Tips from the authors
Many writers go into NaNoWriMo without giving much consideration to the plot of their story, but a little planning ahead can often save some serious headaches down the road. We spoke to a number of published authors to see how they go about planning their writing – or not, as the case may be.
Winner of 2015’s Theakstons Old Peculier Crime Novel of the Year Award, Sarah Hilary knows something about writing successful fiction, and likes to know a little about where her story is headed.
‘I don’t plot as such,’ says Sarah. ‘I do a rough story “treatment”, and then get stuck in. I do, however, keep lots of notes of possible twists, and I try to have at least two really good ones that are fundamental to the story.’
Although NaNoWriMo is necessarily about taking risks and experimentation, you may find it useful to have a few set-pieces, scenes and story points in the back of your mind to be used or adapted to fit in with what you’ve already written.
‘Another good tip,’ says Sarah, ‘is to keep a notebook of questions to ask your characters, or about your characters, or about your story, and withhold the answers from the reader.’
Knowing the answers to these questions will give you, the author, steadier ground to build up from, but also withholding them from the reader will entice them to read on and find out.
I tend to have loose plans and fill in the gaps as I go along.
– Irenosen Okojie
Bestselling author Heidi Rice is no stranger to NaNoWriMo, and in this article she outlines her experience with it.
Regarding planning, Heidi says, ‘I don’t as a rule plot, but you do need some semblance of an idea before you start.

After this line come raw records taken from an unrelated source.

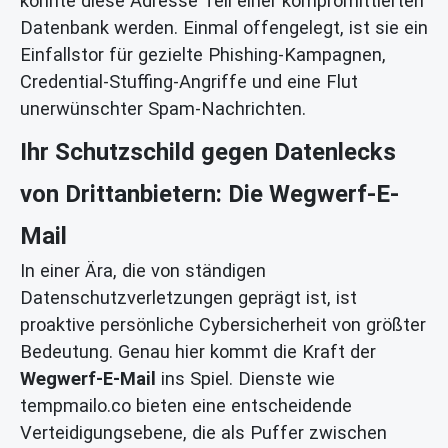
könnte diese Adresse Teil einer kompromittierten
Datenbank werden. Einmal offengelegt, ist sie ein
Einfallstor für gezielte Phishing-Kampagnen,
Credential-Stuffing-Angriffe und eine Flut
unerwünschter Spam-Nachrichten.
Ihr Schutzschild gegen Datenlecks
von Drittanbietern: Die Wegwerf-E-
Mail
In einer Ära, die von ständigen
Datenschutzverletzungen geprägt ist, ist
proaktive persönliche Cybersicherheit von größter
Bedeutung. Genau hier kommt die Kraft der
Wegwerf-E-Mail
ins Spiel. Dienste wie
tempmailo.co bieten eine entscheidende
Verteidigungsebene, die als Puffer zwischen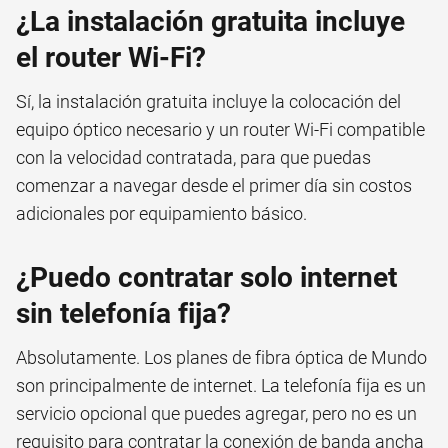
¿La instalación gratuita incluye
el router Wi-Fi?
Sí, la instalación gratuita incluye la colocación del
equipo óptico necesario y un router Wi-Fi compatible
con la velocidad contratada, para que puedas
comenzar a navegar desde el primer día sin costos
adicionales por equipamiento básico.
¿Puedo contratar solo internet
sin telefonía fija?
Absolutamente. Los planes de fibra óptica de Mundo
son principalmente de internet. La telefonía fija es un
servicio opcional que puedes agregar, pero no es un
requisito para contratar la conexión de banda ancha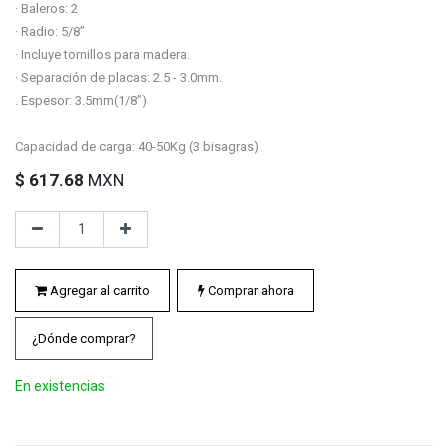
· Baleros: 2
· Radio: 5/8”
· Incluye tornillos para madera.
· Separación de placas: 2.5 - 3.0mm.
. Espesor: 3.5mm(1/8”)
Capacidad de carga: 40-50Kg (3 bisagras)
$
617.68
MXN
Agregar al carrito
Comprar ahora
¿Dónde comprar?
En existencias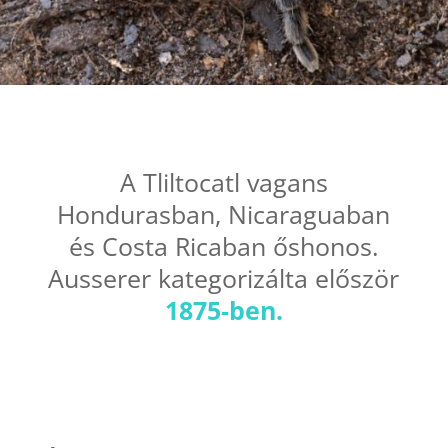
A Tliltocatl vagans
Hondurasban, Nicaraguaban
és Costa Ricaban őshonos.
Ausserer kategorizálta először
1875-ben.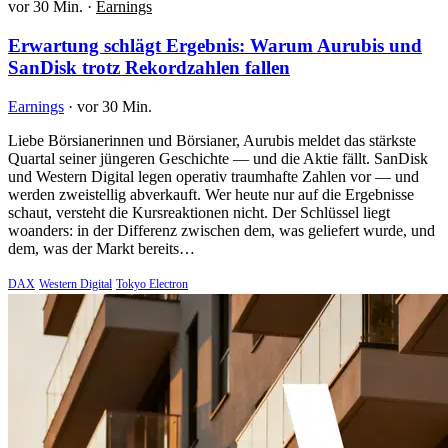
vor 30 Min.
·
Earnings
Erwartung schlägt Ergebnis: Warum Aurubis und
SanDisk trotz Rekordzahlen fallen
Earnings
·
vor 30 Min.
Liebe Börsianerinnen und Börsianer, Aurubis meldet das stärkste
Quartal seiner jüngeren Geschichte — und die Aktie fällt. SanDisk
und Western Digital legen operativ traumhafte Zahlen vor — und
werden zweistellig abverkauft. Wer heute nur auf die Ergebnisse
schaut, versteht die Kursreaktionen nicht. Der Schlüssel liegt
woanders: in der Differenz zwischen dem, was geliefert wurde, und
dem, was der Markt bereits…
DAX
Western Digital
Tokyo Electron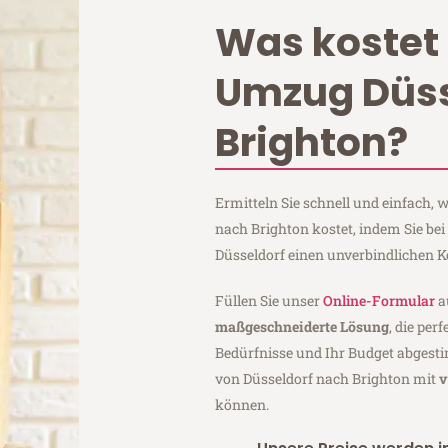
Was kostet 
Umzug Düss
Brighton?
Ermitteln Sie schnell und einfach,
nach Brighton kostet, indem Sie be
Düsseldorf einen unverbindlichen 
Füllen Sie unser
Online-Formular
a
maßgeschneiderte Lösung
, die per
Bedürfnisse und Ihr Budget abgesti
von Düsseldorf nach Brighton mit
v
können.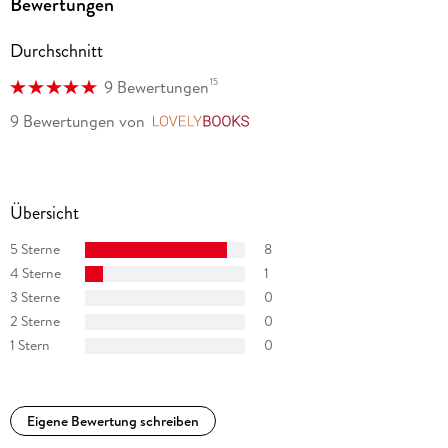
Bewertungen
Durchschnitt
15
9 Bewertungen
9 Bewertungen
von
LovelyBooks
Übersicht
5 Sterne
8
4 Sterne
1
3 Sterne
0
2 Sterne
0
1 Stern
0
Eigene Bewertung schreiben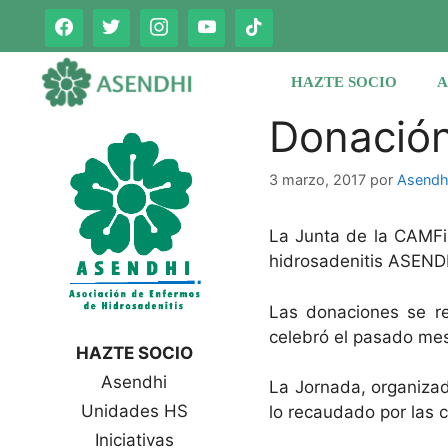
Saltar
al
contenido
HAZTE SOCIO
A
Donació
3 marzo, 2017
por
Asendh
La Junta de la CAMFi
hidrosadenitis ASENDH
Las donaciones se re
celebró el pasado me
HAZTE SOCIO
Asendhi
La Jornada, organizad
Unidades HS
lo recaudado por las c
Iniciativas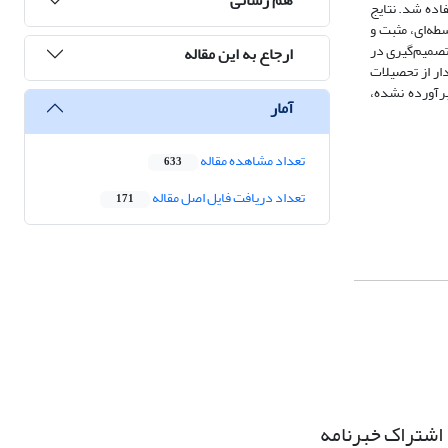
فاده شد. نتایج
یق متغیرهای واسطه‌ای، مثبت و
افزایش قدرت تصمیم‌گیری در
ارجاع به این مقاله
ار از تحصیلات
نتظارات برآورده نشده،
آمار
تعداد مشاهده مقاله
633
تعداد دریافت فایل اصل مقاله
171
اشتراک خبرنامه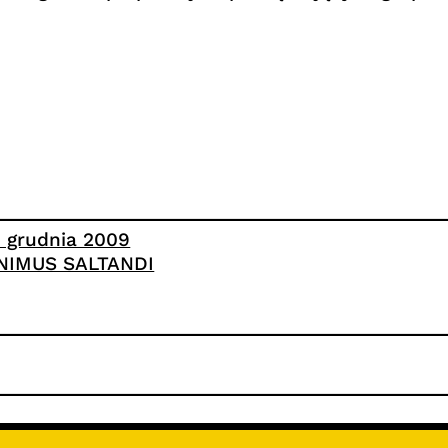
3 grudnia 2009
NIMUS SALTANDI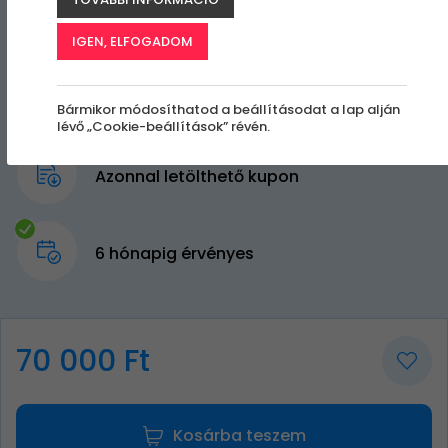
IGEN, ELFOGADOM
Bármikor módosíthatod a beállításodat a lap alján
lévő „Cookie-beállítások” révén.
Azonnal letölthető kupon
6 hónapig érvényes
70 000 Ft
Kosárba teszem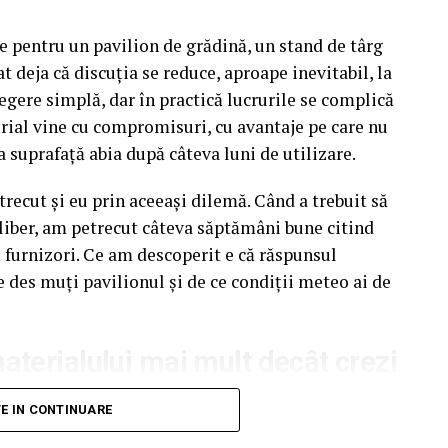
e pentru un pavilion de grădină, un stand de târg
t deja că discuția se reduce, aproape inevitabil, la
egere simplă, dar în practică lucrurile se complică
rial vine cu compromisuri, cu avantaje pe care nu
a suprafață abia după câteva luni de utilizare.
recut și eu prin aceeași dilemă. Când a trebuit să
liber, am petrecut câteva săptămâni bune citind
u furnizori. Ce am descoperit e că răspunsul
e des muți pavilionul și de ce condiții meteo ai de
terialului mai mult decât crezi
unui pavilion ca pe un detaliu secundar. Atenția
TE IN CONTINUARE
pectul acoperișului sau spre preț. Materialul din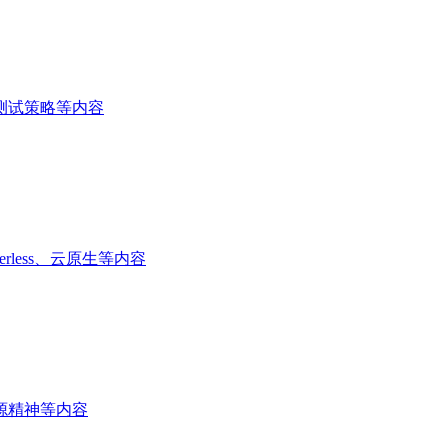
测试策略等内容
rless、云原生等内容
源精神等内容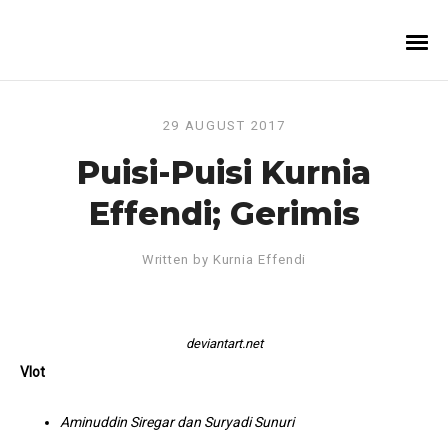
29 AUGUST 2017
Puisi-Puisi Kurnia
Effendi; Gerimis
Written by
Kurnia Effendi
deviantart.net
Vlot
Aminuddin Siregar dan Suryadi Sunuri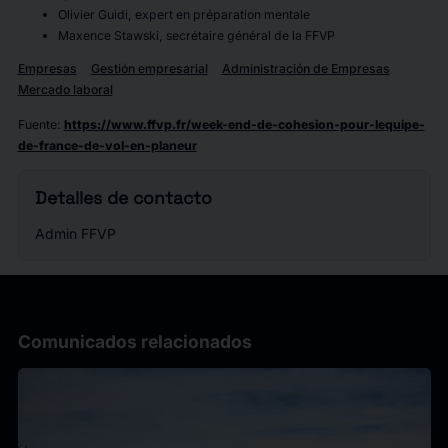
Olivier Guidi, expert en préparation mentale
Maxence Stawski, secrétaire général de la FFVP
Empresas
Gestión empresarial
Administración de Empresas
Mercado laboral
Fuente
:
https://www.ffvp.fr/week-end-de-cohesion-pour-lequipe-
de-france-de-vol-en-planeur
Detalles de contacto
Admin FFVP
Comunicados relacionados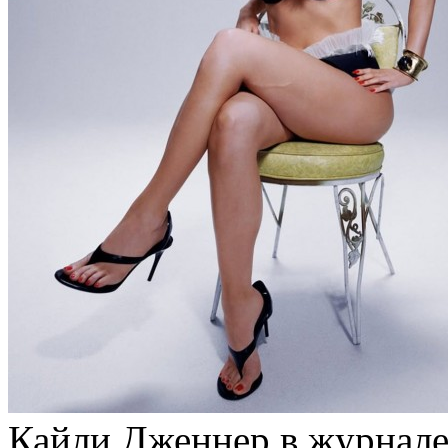
Кайли Дженнер в журнале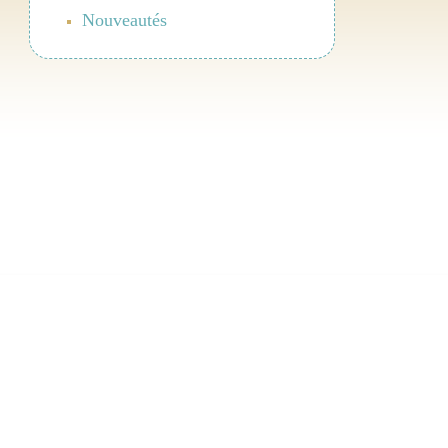
Nouveautés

If you spend hours – or even waste days – trying to figure out what you’re going to write for a certain scene you’re screwed, because you will already be waging an uphill battle against that wordcount in days to come.’
Irenosen Okojie, author of Butterfly Fish, finds that taking a more relaxed approach to planning can be useful: ‘I tend to have loose plans and fill in the gaps as I go along.
For me, that keeps the writing exciting and leaves room for those special moments to appear. I know that other writers prefer to lay a more concrete plan down before they begin, however.
‘Ultimately,’ says Irenosen, ‘you’re feeling your way through the process, and some characters and ideas can start off more fleshed out than others. Try both ways, see how you feel and what you enjoy most.’
There are many different ways to write a novel, but having some flexibility as you work can be very useful.
– Paul Kingsnorth
The Wake author Paul Kingsnorth also shared his planning process with us.
Paul says, ‘The Wake was a novel that evolved as it went along. The character of the narrator suggested the kind of ending it might have fairly early on to me, but although I had a rough sense of where the journey was going, I didn’t plan it out beforehand.
‘I knew the direction of that journey fairly early on,’ says Paul, ‘but I was quite a long way into the novel before I understood where exactly it was heading. There are many different ways to write a novel, but this kind of flexibility can be very useful.’
Although you might be a few thousand words in, it’s not too late to think ahead for the rest of your story.
Often, inspiration will strike and an opening will present itself to you fully formed. Using that as a starting point, a little loose planning can help guide your writing without stifling your creativity.
With the rest of this month ahead of you, who knows where that could take you?